Take precautions to prevent tick bites

BISMARCK, N.D. – The North Dakota Department of Health (NDDoH) recommends people take precautions against ticks and the diseases they carry.
“The highest risk of tick-borne disease transmission occurs between late spring and early fall,” said Laura Cronquist, an epidemiologist with the NDDoH. “The key to preventing tickborne diseases, such as Lyme disease, anaplasmosis, and Rocky Mountain spotted fever, is to avoid tick bites and find and remove ticks promptly.”

The NDDoH offers the following tips to help reduce the risk of tick bites:
• Use the Environmental Protection Agency (EPA) registered insect repellent. To find EPA registered products, go to www.epa.gov/insect-repellents/find-insect-repellent-right-you. Always follow label directions.
• Use products that contain permethrin to treat clothing and gear such as boots, backpacks, and tents.
• Talk with your veterinarian about using tick preventives on your pet.
• Avoid wooded and bushy areas with tall grass and leaf litter.
• Walk in the center of trails.
• Bathe or shower as soon as possible after coming indoors (preferably within two hours) to wash off and more easily find ticks.
• Carefully examine gear and pets for ticks.
• Place clothes in a dryer on high heat for 10 minutes to kill ticks on dry clothing after you come indoors.

The most common symptoms of tickborne diseases include fever, chills, headache, fatigue, muscle aches, and joint pain.
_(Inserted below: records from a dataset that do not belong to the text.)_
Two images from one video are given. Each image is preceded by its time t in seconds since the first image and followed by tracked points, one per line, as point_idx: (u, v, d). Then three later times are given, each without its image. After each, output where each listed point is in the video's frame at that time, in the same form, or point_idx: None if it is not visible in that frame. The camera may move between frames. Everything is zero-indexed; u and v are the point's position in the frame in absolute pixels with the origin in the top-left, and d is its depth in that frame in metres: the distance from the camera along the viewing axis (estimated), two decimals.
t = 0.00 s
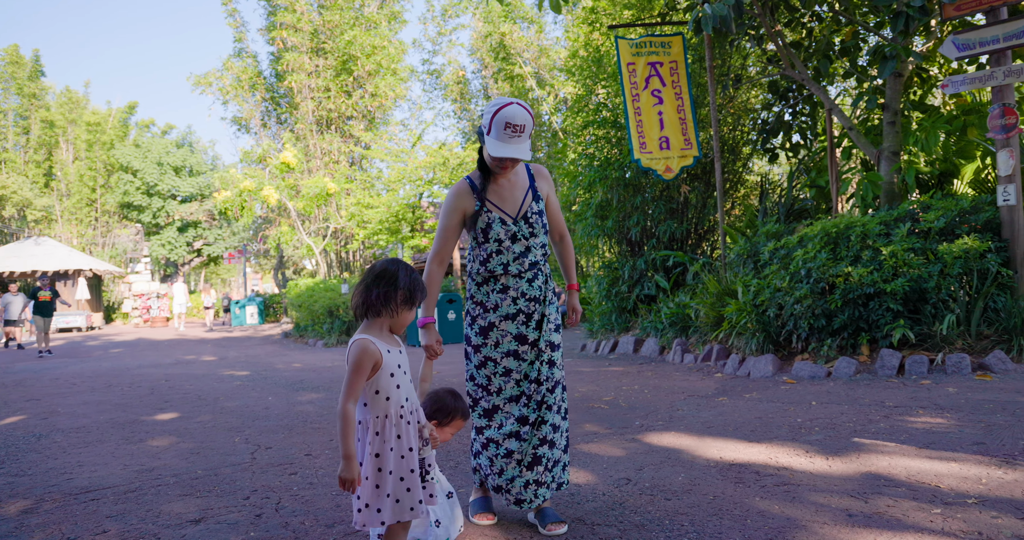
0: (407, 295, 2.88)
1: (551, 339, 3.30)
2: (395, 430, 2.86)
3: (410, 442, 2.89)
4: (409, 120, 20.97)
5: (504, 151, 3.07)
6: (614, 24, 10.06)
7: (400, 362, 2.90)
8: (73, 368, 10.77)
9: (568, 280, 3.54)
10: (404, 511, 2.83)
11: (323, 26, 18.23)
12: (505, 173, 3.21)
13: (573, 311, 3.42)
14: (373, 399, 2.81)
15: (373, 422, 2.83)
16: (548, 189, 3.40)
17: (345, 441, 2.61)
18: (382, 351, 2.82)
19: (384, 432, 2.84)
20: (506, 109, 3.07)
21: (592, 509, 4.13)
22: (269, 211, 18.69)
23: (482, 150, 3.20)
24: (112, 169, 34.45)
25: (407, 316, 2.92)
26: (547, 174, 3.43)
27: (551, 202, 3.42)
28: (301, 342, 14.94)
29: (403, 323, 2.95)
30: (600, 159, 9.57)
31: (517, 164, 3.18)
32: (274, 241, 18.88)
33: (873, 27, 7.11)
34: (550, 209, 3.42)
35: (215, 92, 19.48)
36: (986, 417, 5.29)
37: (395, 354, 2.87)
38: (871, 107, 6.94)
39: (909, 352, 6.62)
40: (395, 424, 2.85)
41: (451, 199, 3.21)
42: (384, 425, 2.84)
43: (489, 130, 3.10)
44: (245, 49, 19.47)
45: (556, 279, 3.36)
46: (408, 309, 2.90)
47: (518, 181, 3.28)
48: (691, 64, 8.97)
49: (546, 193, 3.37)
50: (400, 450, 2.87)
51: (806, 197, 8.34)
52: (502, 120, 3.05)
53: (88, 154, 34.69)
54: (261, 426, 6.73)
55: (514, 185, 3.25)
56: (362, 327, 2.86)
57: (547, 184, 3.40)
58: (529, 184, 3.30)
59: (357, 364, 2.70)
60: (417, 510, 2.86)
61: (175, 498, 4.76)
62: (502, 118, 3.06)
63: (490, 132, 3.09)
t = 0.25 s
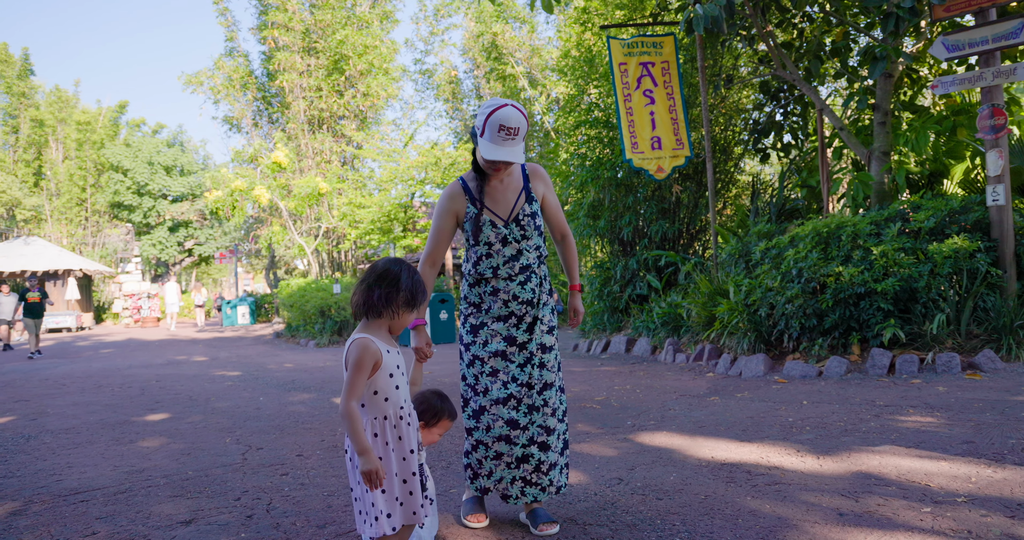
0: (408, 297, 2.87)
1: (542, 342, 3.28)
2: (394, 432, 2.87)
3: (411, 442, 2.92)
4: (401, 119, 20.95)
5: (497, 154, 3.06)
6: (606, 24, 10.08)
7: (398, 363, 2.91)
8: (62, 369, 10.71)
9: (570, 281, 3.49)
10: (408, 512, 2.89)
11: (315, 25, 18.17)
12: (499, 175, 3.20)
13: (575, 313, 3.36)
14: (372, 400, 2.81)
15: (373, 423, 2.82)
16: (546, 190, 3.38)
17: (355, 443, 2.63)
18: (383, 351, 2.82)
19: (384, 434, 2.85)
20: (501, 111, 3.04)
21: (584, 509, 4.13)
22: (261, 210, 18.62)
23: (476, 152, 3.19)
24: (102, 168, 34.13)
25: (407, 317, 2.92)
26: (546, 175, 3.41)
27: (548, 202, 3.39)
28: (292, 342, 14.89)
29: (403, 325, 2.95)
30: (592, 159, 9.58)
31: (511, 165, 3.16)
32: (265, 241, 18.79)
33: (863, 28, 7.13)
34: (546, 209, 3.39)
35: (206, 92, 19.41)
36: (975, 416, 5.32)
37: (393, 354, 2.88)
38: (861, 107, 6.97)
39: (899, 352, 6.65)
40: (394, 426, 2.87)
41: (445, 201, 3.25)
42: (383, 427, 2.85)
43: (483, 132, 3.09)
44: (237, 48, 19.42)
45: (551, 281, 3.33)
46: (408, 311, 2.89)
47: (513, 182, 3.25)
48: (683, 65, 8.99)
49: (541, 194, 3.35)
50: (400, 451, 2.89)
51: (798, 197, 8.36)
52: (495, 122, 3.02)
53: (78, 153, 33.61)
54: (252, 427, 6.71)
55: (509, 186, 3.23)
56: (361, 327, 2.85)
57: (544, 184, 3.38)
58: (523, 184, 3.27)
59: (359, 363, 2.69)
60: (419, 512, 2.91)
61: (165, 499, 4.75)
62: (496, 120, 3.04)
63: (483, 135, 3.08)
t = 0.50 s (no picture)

Early detection of tickborne diseases is important to prevent potentially severe complications. Individuals should seek medical care if they develop symptoms suggestive of a tickborne disease after spending time outdoors.

The NDDoH is conducting tick surveillance again this year with the help of voluntary participants across the state. Ticks are submitted for identification and testing from April until November. This surveillance is important to help the NDDoH understand the types of ticks and tickborne diseases present in North Dakota.

During the 2018 tick surveillance season, most ticks collected were identified as American dog ticks, which can transmit tularemia and Rocky Mountain spotted fever. Deer ticks, which can spread Lyme disease, babesiosis, Powassan virus, and other diseases, were submitted from 23 counties. One tick identified as a lone star tick was submitted from Cass County. Lone star ticks can transmit ehrlichiosis and tularemia. Additional information about the 2018 tick surveillance project can be found at www.ndhealth.gov/disease/Tickborne/.